Problem requirements> Return every record below exactly as written, but leave out the pictures.

Records for this exercise>
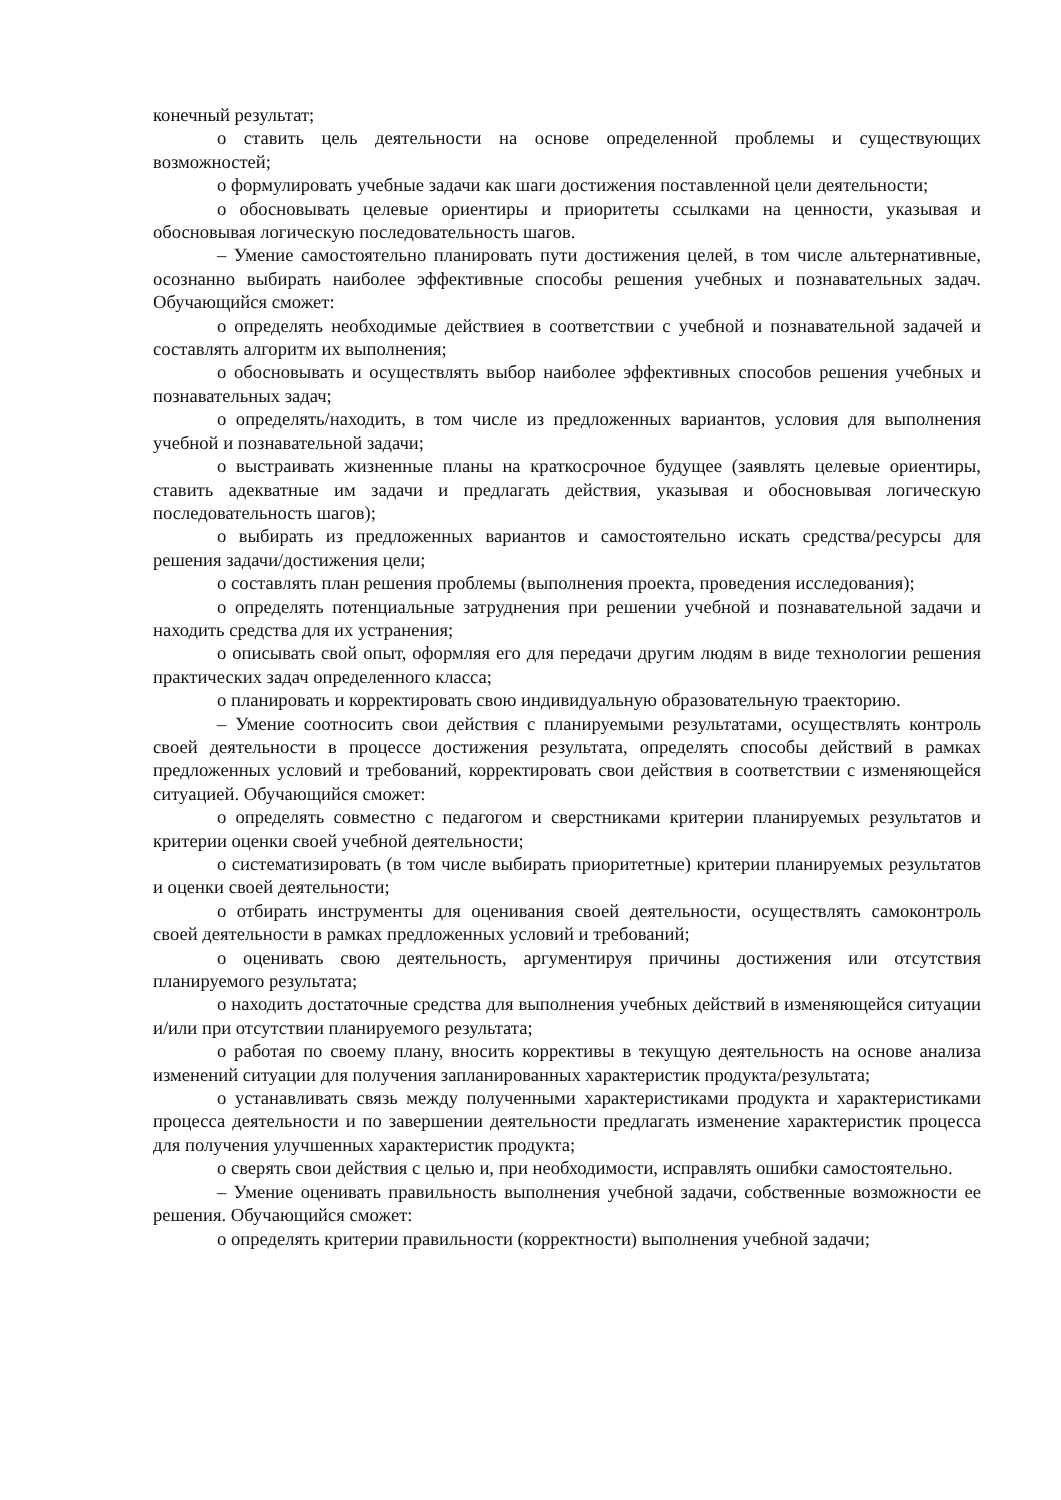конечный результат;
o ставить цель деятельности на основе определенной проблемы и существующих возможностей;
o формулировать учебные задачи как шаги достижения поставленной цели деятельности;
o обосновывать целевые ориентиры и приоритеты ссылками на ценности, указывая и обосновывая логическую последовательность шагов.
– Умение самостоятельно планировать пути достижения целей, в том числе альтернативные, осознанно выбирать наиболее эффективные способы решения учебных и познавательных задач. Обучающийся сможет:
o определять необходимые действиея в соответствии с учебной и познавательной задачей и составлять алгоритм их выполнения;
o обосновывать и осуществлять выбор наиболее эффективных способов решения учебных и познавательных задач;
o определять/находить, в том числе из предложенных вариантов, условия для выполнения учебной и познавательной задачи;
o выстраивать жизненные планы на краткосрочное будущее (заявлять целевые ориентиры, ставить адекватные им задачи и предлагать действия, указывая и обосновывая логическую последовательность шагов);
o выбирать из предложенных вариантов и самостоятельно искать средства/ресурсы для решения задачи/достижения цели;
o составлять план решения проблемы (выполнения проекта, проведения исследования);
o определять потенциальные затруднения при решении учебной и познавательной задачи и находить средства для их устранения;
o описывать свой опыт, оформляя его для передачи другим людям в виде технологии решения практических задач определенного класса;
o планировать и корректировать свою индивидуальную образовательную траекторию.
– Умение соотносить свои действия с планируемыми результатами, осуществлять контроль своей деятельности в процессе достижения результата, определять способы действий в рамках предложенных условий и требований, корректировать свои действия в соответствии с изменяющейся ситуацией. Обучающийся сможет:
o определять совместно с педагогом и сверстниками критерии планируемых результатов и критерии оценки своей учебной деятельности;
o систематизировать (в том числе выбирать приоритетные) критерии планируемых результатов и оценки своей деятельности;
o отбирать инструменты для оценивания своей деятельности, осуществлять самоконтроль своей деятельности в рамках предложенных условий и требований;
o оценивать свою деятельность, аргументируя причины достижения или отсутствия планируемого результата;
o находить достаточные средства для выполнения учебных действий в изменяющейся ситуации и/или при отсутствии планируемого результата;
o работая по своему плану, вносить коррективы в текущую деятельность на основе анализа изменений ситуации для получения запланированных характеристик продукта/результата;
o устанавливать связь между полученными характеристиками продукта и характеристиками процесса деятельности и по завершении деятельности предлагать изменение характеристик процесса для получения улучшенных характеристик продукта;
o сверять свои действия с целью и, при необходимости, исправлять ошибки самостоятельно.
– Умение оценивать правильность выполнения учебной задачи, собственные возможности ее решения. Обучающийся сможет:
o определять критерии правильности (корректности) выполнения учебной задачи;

Answer to this exercise>
конечный результат;
o ставить цель деятельности на основе определенной проблемы и существующих возможностей;
o формулировать учебные задачи как шаги достижения поставленной цели деятельности;
o обосновывать целевые ориентиры и приоритеты ссылками на ценности, указывая и обосновывая логическую последовательность шагов.
– Умение самостоятельно планировать пути достижения целей, в том числе альтернативные, осознанно выбирать наиболее эффективные способы решения учебных и познавательных задач. Обучающийся сможет:
o определять необходимые действиея в соответствии с учебной и познавательной задачей и составлять алгоритм их выполнения;
o обосновывать и осуществлять выбор наиболее эффективных способов решения учебных и познавательных задач;
o определять/находить, в том числе из предложенных вариантов, условия для выполнения учебной и познавательной задачи;
o выстраивать жизненные планы на краткосрочное будущее (заявлять целевые ориентиры, ставить адекватные им задачи и предлагать действия, указывая и обосновывая логическую последовательность шагов);
o выбирать из предложенных вариантов и самостоятельно искать средства/ресурсы для решения задачи/достижения цели;
o составлять план решения проблемы (выполнения проекта, проведения исследования);
o определять потенциальные затруднения при решении учебной и познавательной задачи и находить средства для их устранения;
o описывать свой опыт, оформляя его для передачи другим людям в виде технологии решения практических задач определенного класса;
o планировать и корректировать свою индивидуальную образовательную траекторию.
– Умение соотносить свои действия с планируемыми результатами, осуществлять контроль своей деятельности в процессе достижения результата, определять способы действий в рамках предложенных условий и требований, корректировать свои действия в соответствии с изменяющейся ситуацией. Обучающийся сможет:
o определять совместно с педагогом и сверстниками критерии планируемых результатов и критерии оценки своей учебной деятельности;
o систематизировать (в том числе выбирать приоритетные) критерии планируемых результатов и оценки своей деятельности;
o отбирать инструменты для оценивания своей деятельности, осуществлять самоконтроль своей деятельности в рамках предложенных условий и требований;
o оценивать свою деятельность, аргументируя причины достижения или отсутствия планируемого результата;
o находить достаточные средства для выполнения учебных действий в изменяющейся ситуации и/или при отсутствии планируемого результата;
o работая по своему плану, вносить коррективы в текущую деятельность на основе анализа изменений ситуации для получения запланированных характеристик продукта/результата;
o устанавливать связь между полученными характеристиками продукта и характеристиками процесса деятельности и по завершении деятельности предлагать изменение характеристик процесса для получения улучшенных характеристик продукта;
o сверять свои действия с целью и, при необходимости, исправлять ошибки самостоятельно.
– Умение оценивать правильность выполнения учебной задачи, собственные возможности ее решения. Обучающийся сможет:
o определять критерии правильности (корректности) выполнения учебной задачи;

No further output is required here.